The lures that you suggest are all good ones.

I realize this; but had to add that there's some neglected Speckled Trout fishing just beyond the breakers. I found this by accident many moons ago.

In fact; there's good fishing from the surf at night. Dark colored Spooks(or probably many other surface lures) will get their attention. I've also caught some big flounder as the lure was retrieved through shallow water.

A 'Yellow Mouthed Speckled Trout' is a BIG! Speckled Trout which get yellow mouthed as they get larger.

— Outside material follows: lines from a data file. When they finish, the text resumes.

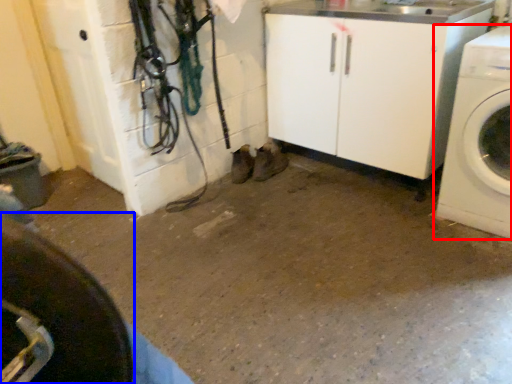
Question: Which object appears farthest to the camera in this image, washing machine (highlighted by a red box) or tire (highlighted by a blue box)?

Choices:
 (A) washing machine
 (B) tire

Answer: (A)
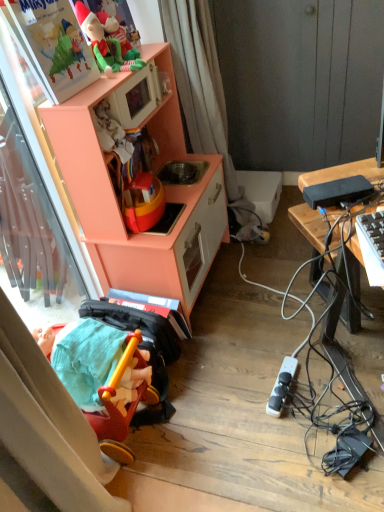
Image resolution: width=384 pixels, height=512 pixels. Find the location of `free space to the back side of black plastic power strip at lower right, acting as the 1th appliance starting from the back`. free space to the back side of black plastic power strip at lower right, acting as the 1th appliance starting from the back is located at coordinates (261, 350).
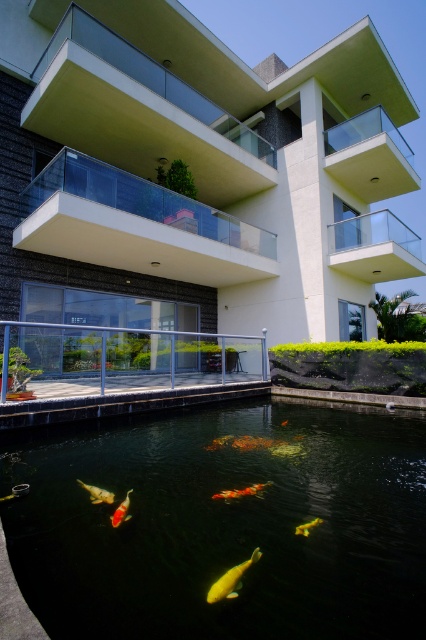
Is point (121, 516) closer to viewer compared to point (299, 532)?

No, (121, 516) is behind (299, 532).

Does shiny orange fish at center lie in front of shiny orange fish at lower center?

No.

Does point (114, 518) lie behind point (305, 529)?

Yes.

What are the coordinates of `shiny orange fish at center` in the screenshot? It's located at (120, 512).

Which is above, transparent glass balcony at upper center or yellow shiny fish at center?

transparent glass balcony at upper center is above.

Which is in front, point (138, 164) or point (238, 582)?

Positioned in front is point (238, 582).

Locate an element on the screen. This screenshot has width=426, height=640. transparent glass balcony at upper center is located at coordinates (140, 113).

Between point (89, 490) and point (301, 531), which one is positioned behind?

The point (89, 490) is more distant.

Is shiny gold fish at center to the left of shiny orange fish at lower center from the viewer's perspective?

Correct, you'll find shiny gold fish at center to the left of shiny orange fish at lower center.

I want to click on shiny gold fish at center, so click(97, 493).

Image resolution: width=426 pixels, height=640 pixels. Find the location of `shiny gold fish at center`. shiny gold fish at center is located at coordinates (97, 493).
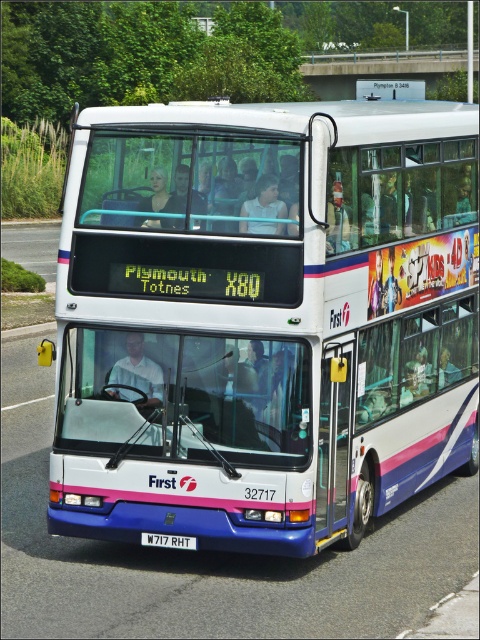
Question: Can you confirm if asphalt road at left is positioned to the left of white plastic license plate at center?

Choices:
 (A) no
 (B) yes

Answer: (B)

Question: Does asphalt road at left appear under white plastic license plate at center?

Choices:
 (A) yes
 (B) no

Answer: (B)

Question: Can you confirm if asphalt road at left is bigger than white plastic license plate at center?

Choices:
 (A) no
 (B) yes

Answer: (B)

Question: Which point is closer to the camera?

Choices:
 (A) white glossy decker bus at center
 (B) white plastic license plate at center
 (C) asphalt road at left

Answer: (A)

Question: Which point is closer to the camera?

Choices:
 (A) (143, 540)
 (B) (10, 221)

Answer: (A)

Question: Which of the following is the farthest from the observer?

Choices:
 (A) asphalt road at left
 (B) white glossy decker bus at center
 (C) white plastic license plate at center

Answer: (A)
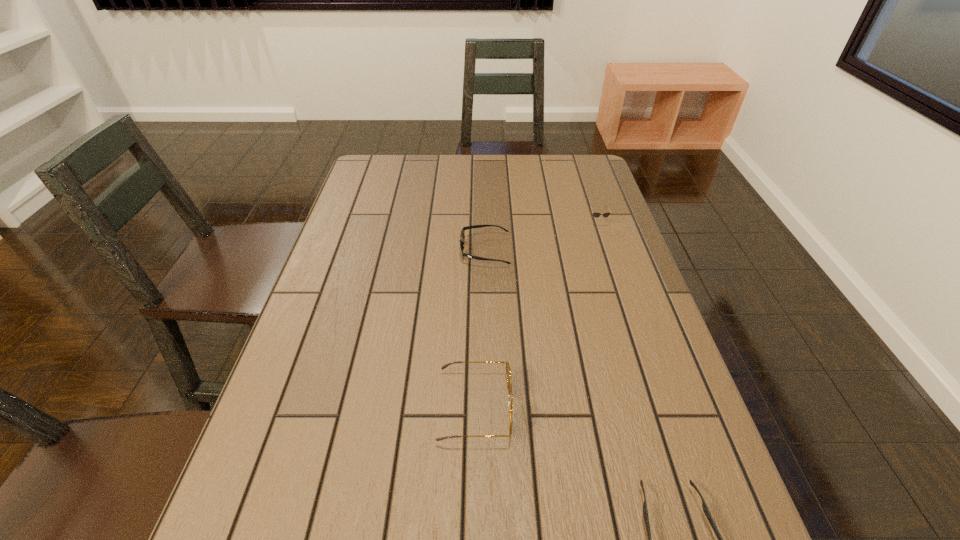
Find the location of a particular element. free space at the far edge of the desktop is located at coordinates (441, 174).

The image size is (960, 540). Find the location of `vacant space at the left edge of the desktop`. vacant space at the left edge of the desktop is located at coordinates (340, 401).

At what (x,y) coordinates should I click in order to perform the action: click on free space at the right edge of the desktop. Please return your answer as a coordinate pair (x, y). Looking at the image, I should click on (590, 234).

Find the location of a particular element. The width and height of the screenshot is (960, 540). vacant area at the far right corner is located at coordinates (584, 165).

You are a GUI agent. You are given a task and a screenshot of the screen. Output one action in this format:
    pyautogui.click(x=<x>, y=<y>)
    Task: Click on the free space between the second nearest sunglasses and the farthest sunglasses
    The height and width of the screenshot is (540, 960).
    Given the screenshot: What is the action you would take?
    (537, 314)

Locate an element on the screen. This screenshot has width=960, height=540. free area in between the third shortest object and the second nearest object is located at coordinates (537, 314).

Image resolution: width=960 pixels, height=540 pixels. What are the coordinates of `empty space that is in between the third farthest object and the third shortest object` in the screenshot? It's located at (537, 314).

At what (x,y) coordinates should I click in order to perform the action: click on free space that is in between the third shortest object and the third farthest sunglasses. Please return your answer as a coordinate pair (x, y). Looking at the image, I should click on (537, 314).

Identify which object is located as the third nearest to the nearest sunglasses. Please provide its 2D coordinates. Your answer should be formatted as a tuple, i.e. [(x, y)], where the tuple contains the x and y coordinates of a point satisfying the conditions above.

[(596, 214)]

The width and height of the screenshot is (960, 540). In order to click on object that is the closest to the third nearest object in this screenshot , I will do `click(596, 214)`.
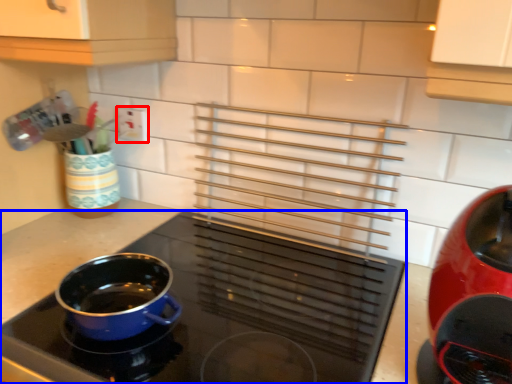
Question: Which point is further to the camera, electric outlet (highlighted by a red box) or kitchen appliance (highlighted by a blue box)?

Choices:
 (A) electric outlet
 (B) kitchen appliance

Answer: (A)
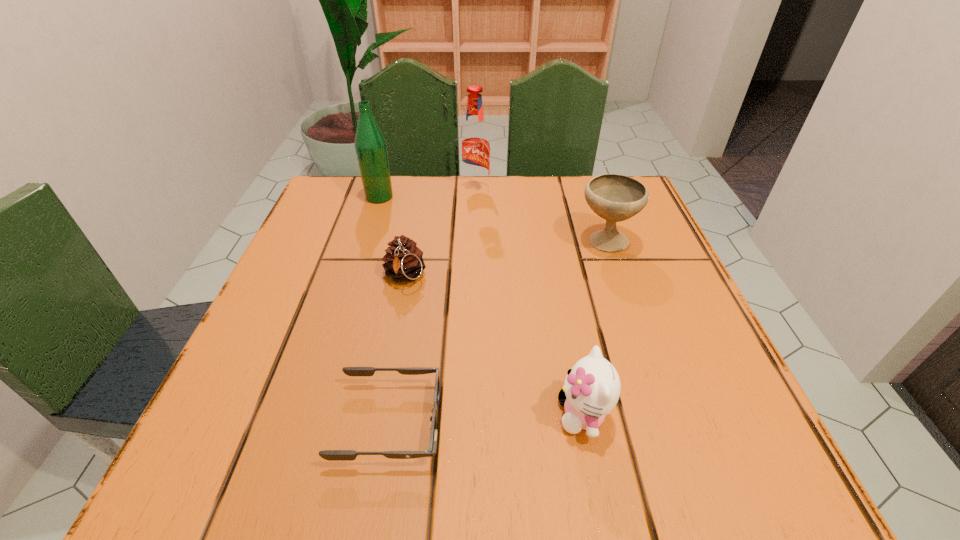
Identify the location of vacant space located 0.330m on the left of the rightmost object. (x=413, y=241).

Identify the location of vacant space located on the front-facing side of the fifth object from left to right. The width and height of the screenshot is (960, 540). (396, 415).

This screenshot has height=540, width=960. In order to click on vacant area located 0.340m on the front-facing side of the fifth object from left to right in this screenshot , I will do `click(308, 415)`.

Find the location of a particular element. vacant space located 0.160m on the front-facing side of the fifth object from left to right is located at coordinates (440, 415).

This screenshot has width=960, height=540. In order to click on free space located with a leaf charm attached to the third nearest object in this screenshot , I will do `click(391, 348)`.

Where is `free spot located on the temples of the sunglasses`? free spot located on the temples of the sunglasses is located at coordinates [x=553, y=423].

Where is `root beer situated at the far edge`? The height and width of the screenshot is (540, 960). root beer situated at the far edge is located at coordinates (475, 144).

Image resolution: width=960 pixels, height=540 pixels. Find the location of `bottle present at the far edge`. bottle present at the far edge is located at coordinates (370, 144).

You are a GUI agent. You are given a task and a screenshot of the screen. Output one action in this format:
    pyautogui.click(x=<x>, y=<y>)
    Task: Click on the chalice that is at the far edge
    The width and height of the screenshot is (960, 540).
    Given the screenshot: What is the action you would take?
    pyautogui.click(x=613, y=197)

Identify the location of kitten located at the near edge. The height and width of the screenshot is (540, 960). (592, 387).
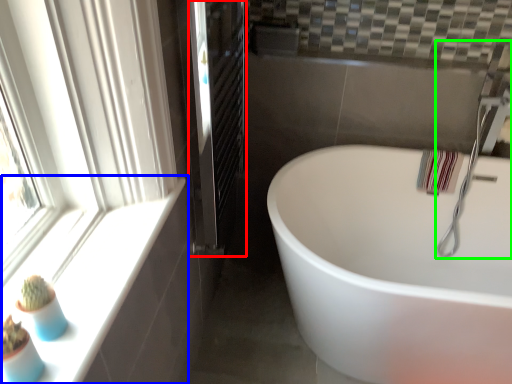
Question: Estimate the real-world distances between objects in this image. Which object is farther from screen door (highlighted by a red box), window sill (highlighted by a blue box) or faucet (highlighted by a green box)?

Choices:
 (A) window sill
 (B) faucet

Answer: (B)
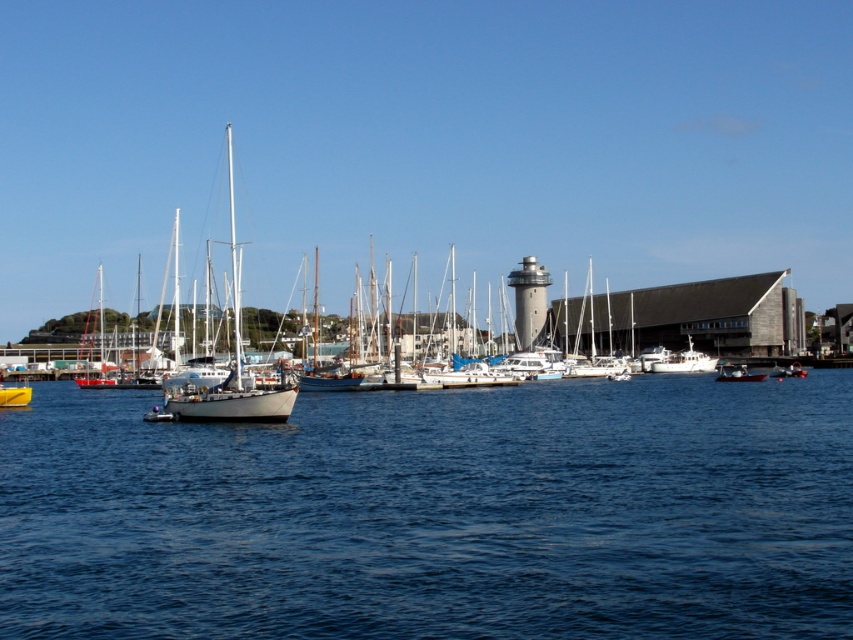
What is the exact coordinate of the blue water at center in the image?

The blue water at center is located at coordinate point (436, 513).

You are standing at the point marked by the coordinates point (737, 372) in the image. Which object are you on?

You are on the metallic silver boat at center.

You are a photographer planning to capture a shot of the metallic silver boat at center and the yellow matte boat at center. Based on their positions, which boat should you focus on first to ensure both are in frame without moving the camera?

The metallic silver boat at center is above the yellow matte boat at center, so you should focus on the yellow matte boat at center first to ensure both are in frame without moving the camera.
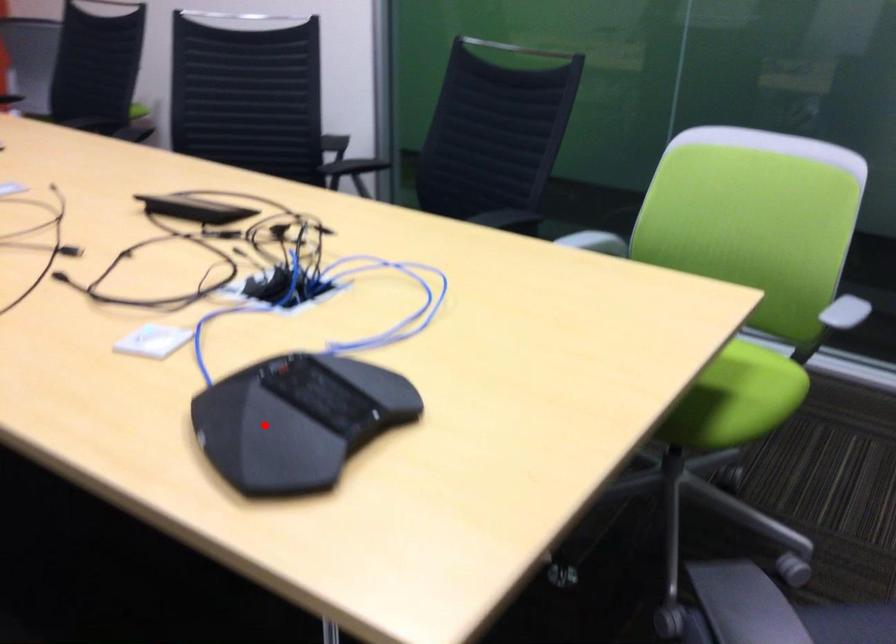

They are also known as Tiderunners which move between the Bay and Gulf. C2


----------



## Kenn (Dec 24, 2012)

*Night fishing the surf. Catch Kings/Spanish at Night?*

If I was fishing the surf at night would I have a chance to catch Kings or Spanish at night? Since they are sight eaters maybe not good for their vision?


----------



## Drone82 (Jun 22, 2009)

It didn't occur to me that the darker colors would be better at night. Kinda makes sense to me now that I think about it. I always assumed brighter colors at night so that they stand out...


----------



## Charlie2 (Oct 2, 2007)

*Night Fishing*

When a fish/lure moves through salt water, it creates a luminescent trail or flash.

Fish see; and home in on this. C2


----------



## Charlie2 (Oct 2, 2007)

*Surf Lures*

Not just night but...

I read about and ordered some plugs that they use in the NE for BIG! Bluefish and Striped Bass. They were Bluefish Bomb and Roberts Ranger lures.

The BBs came in a red head and one silver. The Rangers came in a blue/white and a red/white color.

I had a ball fishing them. I had to get out my heavy surf rod to cast them but they work. They weigh over 2 ounces each!

I still have them, plus some home-made ones that I cobbled up. I don't use them any more as I'm into Pompano fishing with jigs. C2


----------



## seejay (May 10, 2009)

Roberts lures- from 1 3/4 oz up to 4 oz. Lots of colors available. From around $7.00
http://www.robertslures.com

Blue Bomber are made by a company by the name of Gag's Grabbers starting at around $12.00, just google and there are a lot of sellers; saw some on ebay for $8.50 with $4.00 shipping


----------



## Mare_Mortis (May 16, 2012)

You speak of trout beyond the breakers, how far from a bay are you...In Texas you can find giant specks in the surf right at sunrise but I have never found any in the surf in Florida...but now your going to have me out all night looking for them...


----------



## Charlie2 (Oct 2, 2007)

*Surf TRout*



Mare_Mortis said:


> You speak of trout beyond the breakers, how far from a bay are you...In Texas you can find giant specks in the surf right at sunrise but I have never found any in the surf in Florida...but now your going to have me out all night looking for them...


These big trout are also called Tiderunners for a reason. They move in and out of the Bay(s) through the Passes into the Gulf then meander up and down the beach looking for food. C2


----------